The referencing also reveals the filmmaker’s ambitious and deliberate efforts to pay homage to Double Indemnity and other noir films of the 1940s and 1950s. It goes to show how far the industry has come. The last time Nollywood reminded us of Double Indemnity was in 2009 with Frank Rajah Arase’s Shakira (Face of Deceit), but this was a bad imitation, complete with dialogue rip-offs.
Acclaimed screenwriter Tunde Babalola and director Okwo collaborate on this. Their last collaboration was in 2011—the classic comedy The Meeting—which satirized corruption in Nigeria’s public service. La Femme Anjola takes a jab is at the rogue Nigerian police.
La Femme Anjola is rich with brilliant performances, especially from its male lead, Bassey, who is excellent in his first major film role. He has an emotional range that lets him go from confident to timid, from vulnerable to angry in situations that call for their expression, employing intensity and nuance in right proportions. He also shares great chemistry with love interests Anjola and Thabisa (Mumbi Maina).

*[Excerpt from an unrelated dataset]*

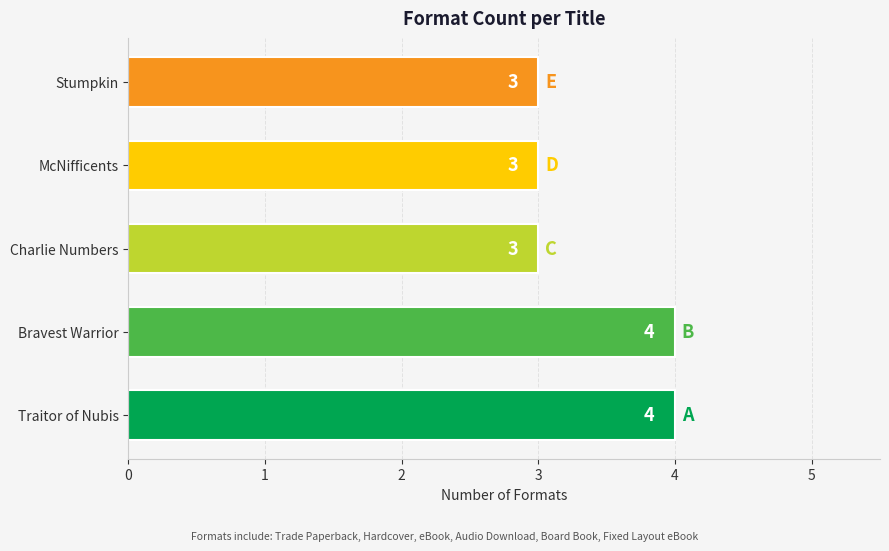

Is it true that the value at McNifficents is 1?

False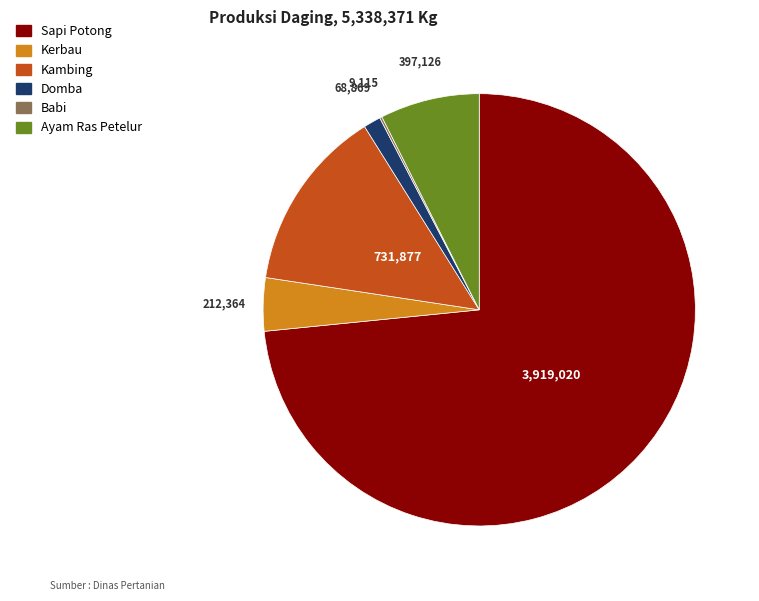

Do Sapi Potong and Kambing together represent more than half of the pie?

Yes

Also striking is the film’s cinematography. Mildred Okwo works with Jonathan Kovel who had been put to good use in the brilliant South African noir, Jahmil T Qubeka’s 2012 Of Good Report, shot in monochrome. Lagos, however, is too vibrant and chaotic for black and white, and so we get colors but saturated with dark hue. Unlike standard Nollywood, in this film, Lagos is not just fine bridges and Lekki mansions, and neither is the grittiness of the city’s slums romanticized in an attempt to be different. Kovel captures the duality of the city. Lagos is complex, it is an embodiment of these different ends of the spectrum, metaphorical for the characters found in her. If La Femme Anjola says anything about Lagosians and humans in general, it is that no one is either good or bad, just humans in pursuit of different desires.

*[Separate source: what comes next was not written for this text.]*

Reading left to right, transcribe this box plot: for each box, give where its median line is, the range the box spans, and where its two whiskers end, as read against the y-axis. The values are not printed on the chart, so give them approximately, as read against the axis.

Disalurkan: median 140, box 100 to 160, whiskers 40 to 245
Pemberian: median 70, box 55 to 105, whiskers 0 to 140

Take the character inspector Danladi (Paul Adams) for instance. A skilled policeman who uncomplicates the maze of crime surrounding the murder in the film. When he catches his culprit, rather than apprehend him, he demands a settlement instead. It’s easy to dismiss the policeman as being corrupt just like his cohorts in traffic who harass and extort drivers and passengers alike. But a closer look reveals that he’s a victim of the Nigerian situation. After years of dedication to the Nigerian force he has barely anything to show for it. For retirement, he’s sure to be doomed to an irregular monthly stipend as pension. This is the reality of many Nigerian police officers, and echoes the events of the #EndSARS protests in October of 2020. While rallying for the disbandment of the rogue SARS (for Special Anti-Robbery Squad) unit and an end to police brutality, Nigerians had tabled a five-point demand to the government that included better pay and compensation for the police, acknowledging the poor conditions under which police render duty that pushes them to corruption.

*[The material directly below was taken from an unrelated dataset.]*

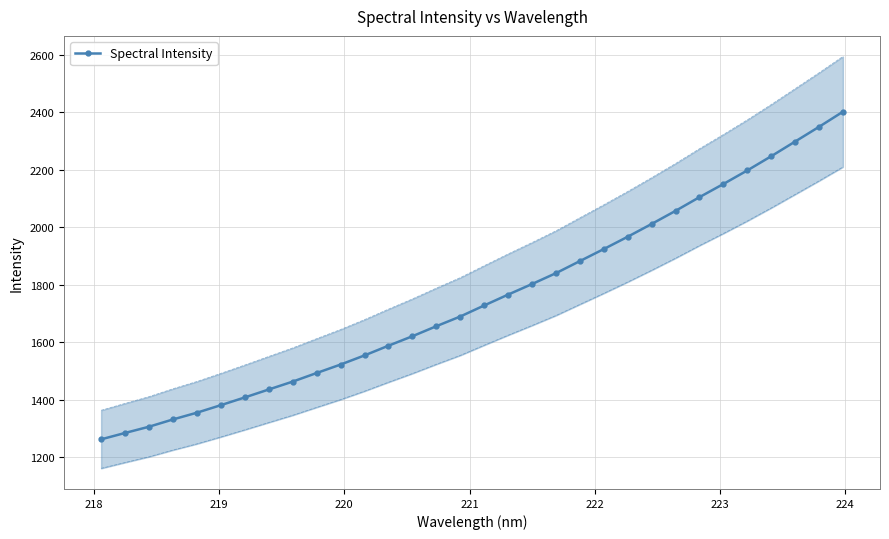

What is the value of the 22nd point from the left?

1924.7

The slow-burn thriller is still showing in some cinemas in Nigeria, underappreciated by cinemagoers too used to ensemble comedies. But, La Femme Anjola is one of the most intriguing and brilliant pieces of cinema to come out of Nollywood and serves as a beacon of hope and nudge to filmmakers who wish to explore stories and genres beyond the staple slapstick comedy and melodrama.